STUDY TEXT -

·····

Teaching Kids Programming – Reachable Nodes With Restrictions (Graph Theory, Union Find, Disjoint Set, Undirected/Unweighted Graph)

Teaching Kids Programming: Videos on Data Structures and Algorithms

There is an undirected tree with n nodes labeled from 0 to n – 1 and n – 1 edges.

You are given a 2D integer array edges of length n – 1 where edges[i] = [ai, bi] indicates that there is an edge between nodes ai and bi in the tree. You are also given an integer array restricted which represents restricted nodes.

Return the maximum number of nodes you can reach from node 0 without visiting a restricted node.

Note that node 0 will not be a restricted node.

Undirected Unweighted Graph Traversal Algorithms with Restriction

Example 1:
Input: n = 7, edges = [[0,1],[1,2],[3,1],[4,0],[0,5],[5,6]], restricted = [4,5]
Output: 4
Explanation: The diagram above shows the tree.
We have that [0,1,2,3] are the only nodes that can be reached from node 0 without visiting a restricted node.

Example 2:
Input: n = 7, edges = [[0,1],[0,2],[0,5],[0,4],[3,2],[6,5]], restricted = [4,2,1]
Output: 3
Explanation: The diagram above shows the tree.

·····

COMPLETE THE FOLLOWING -
A. In the reachable-nodes problem, why is the output of Example 1 equal to 4? Answer in one to three sentences.
B. Return word for word the part of the reachable-nodes problem that runs from "Teaching Kids Programming –" to "reach from node 0 without visiting a restricted node.".
The data has nothing to do with these tasks.

SOURCE INFORMATION -
·····

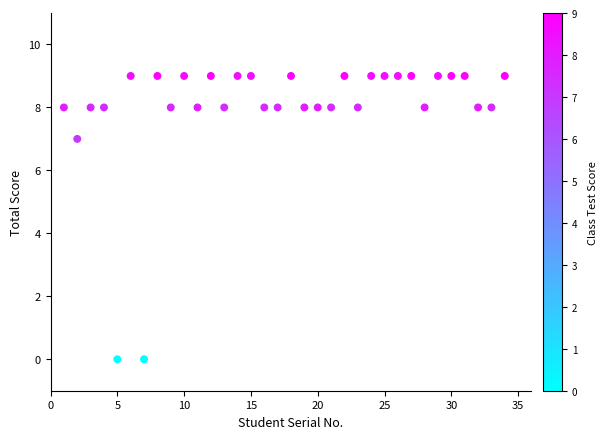

What Y value in the scatter plot is closest to 4?

7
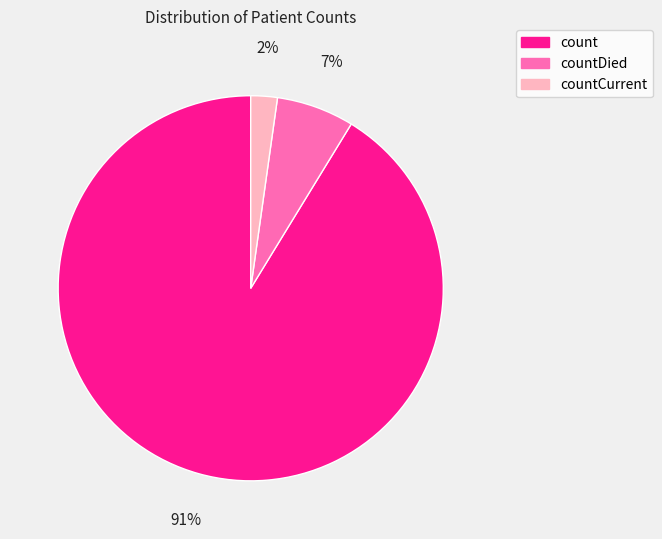

Between countDied and countCurrent, which is larger?

countDied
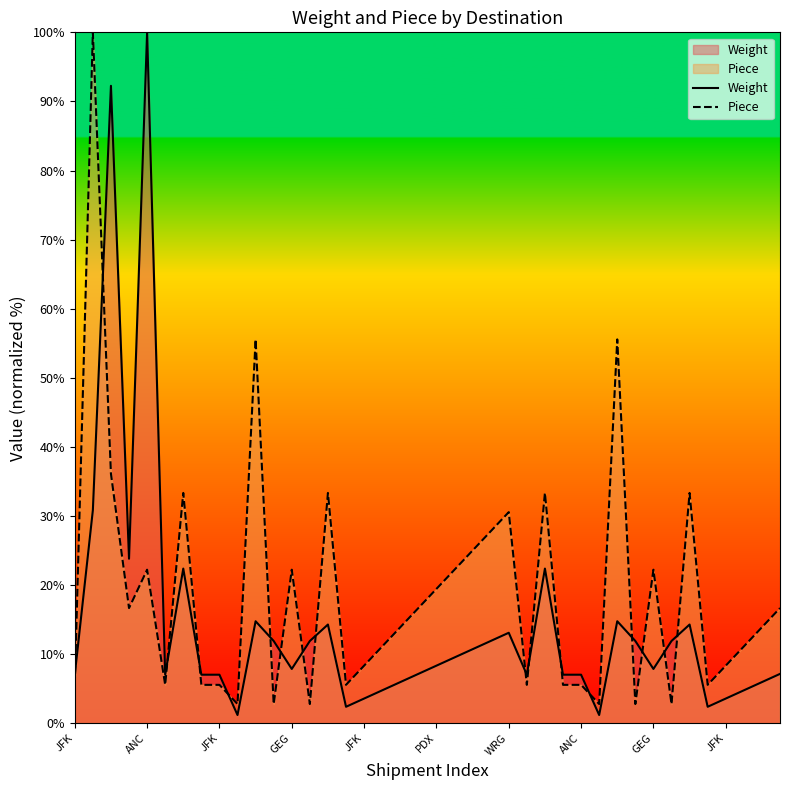

How many interior local valleys does the Weight series have?

9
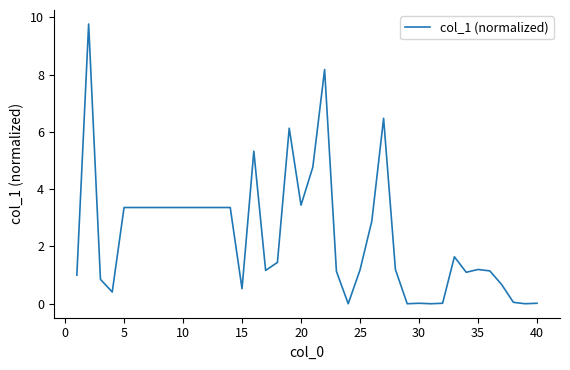

True or false: there are more than 0 points higher than both neighbors.

True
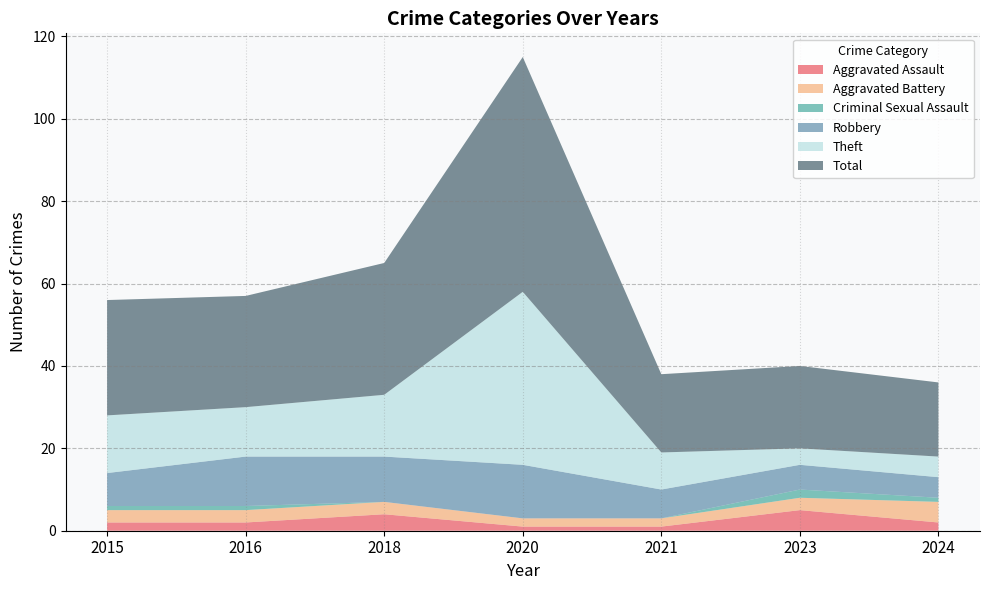

Reading left to right, transcribe all the data shown in this chart.

Aggravated Assault: 2	2	4	1	1	5	2
Aggravated Battery: 3	3	3	2	2	3	5
Criminal Sexual Assault: 1	1	0	0	0	2	1
Robbery: 8	12	11	13	7	6	5
Theft: 14	12	15	42	9	4	5
Total: 28	27	32	57	19	20	18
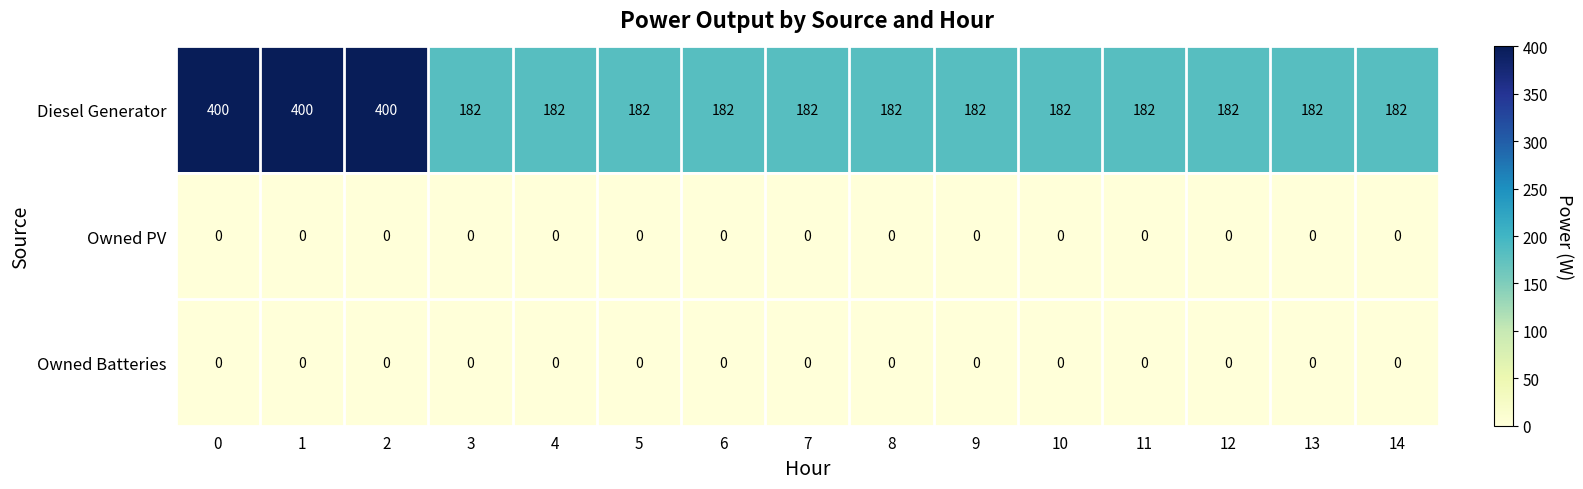

What is the sum of the Diesel Generator values at 13 and 10?

364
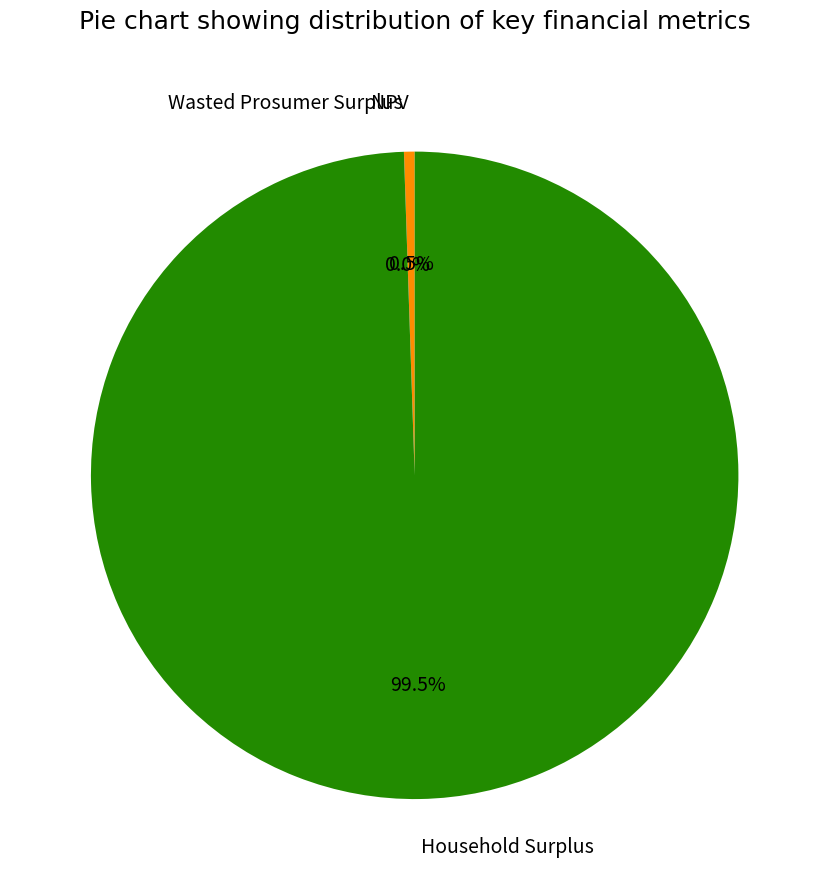

What is the ratio of the value at Household Surplus to the value at NPV?

189.6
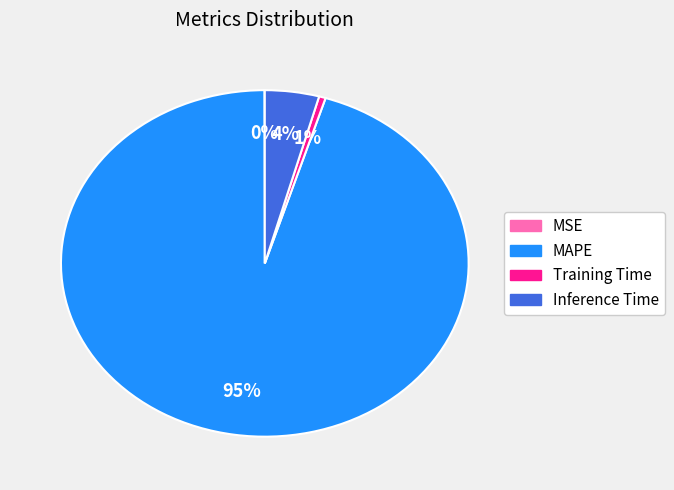

Which has a higher value, Training Time or Inference Time?

Inference Time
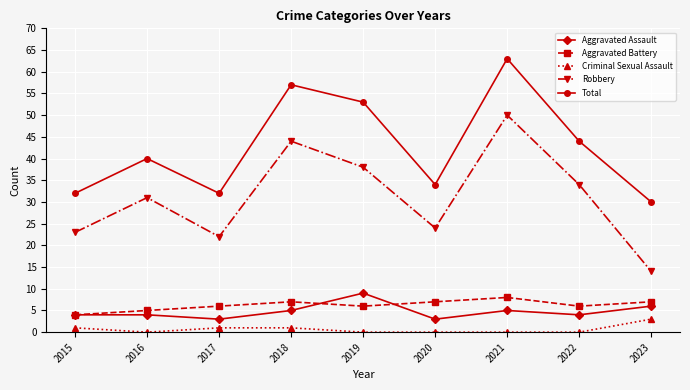

True or false: Total has a value of 59 at 2020.

False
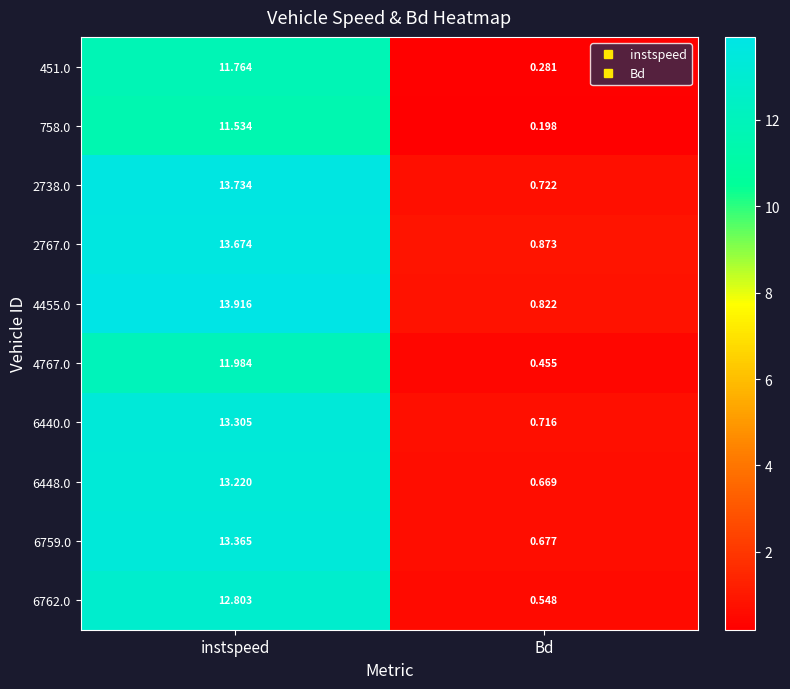

At which label is 6762.0 closest to 6?

Bd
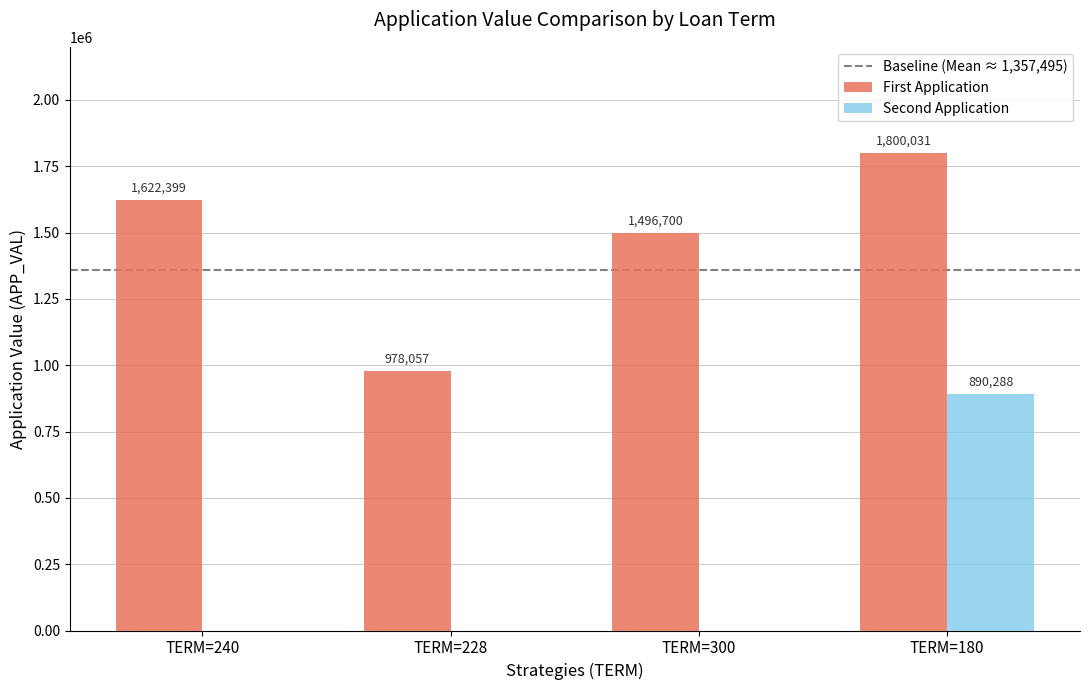

What is the sum of all Second Application values?

890288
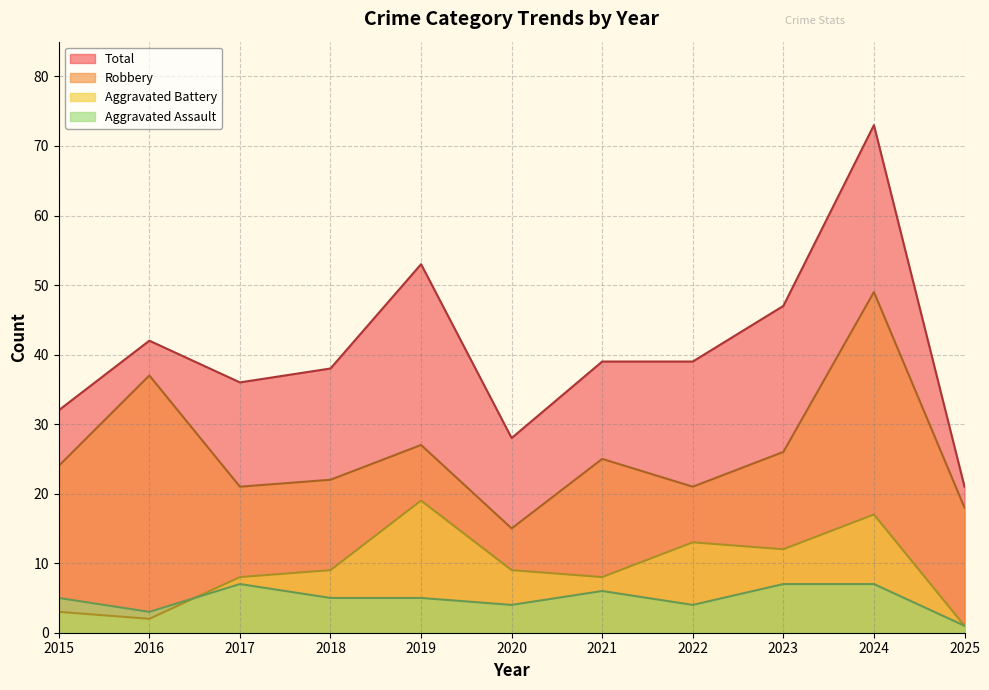

How many lines are shown in the chart?

4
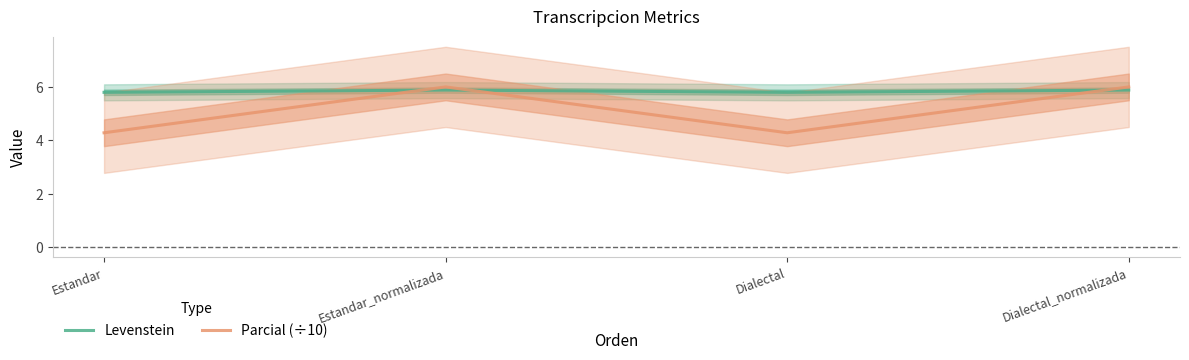

Which series has the largest total across all categories?

Levenstein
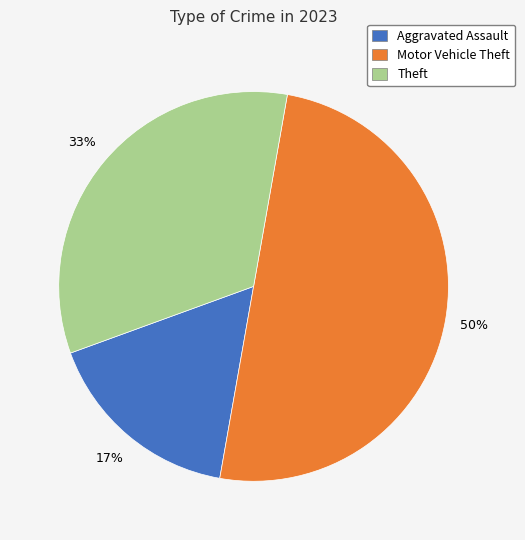

Which category has the biggest portion of the pie?

Motor Vehicle Theft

·····

ANSWERS GIVEN -
A. The output is 4 because nodes 0, 1, 2 and 3 are the only nodes that can be reached from node 0 without visiting a restricted node.

B.
Teaching Kids Programming – Reachable Nodes With Restrictions (Graph Theory, Union Find, Disjoint Set, Undirected/Unweighted Graph)

Teaching Kids Programming: Videos on Data Structures and Algorithms

There is an undirected tree with n nodes labeled from 0 to n – 1 and n – 1 edges.

You are given a 2D integer array edges of length n – 1 where edges[i] = [ai, bi] indicates that there is an edge between nodes ai and bi in the tree. You are also given an integer array restricted which represents restricted nodes.

Return the maximum number of nodes you can reach from node 0 without visiting a restricted node.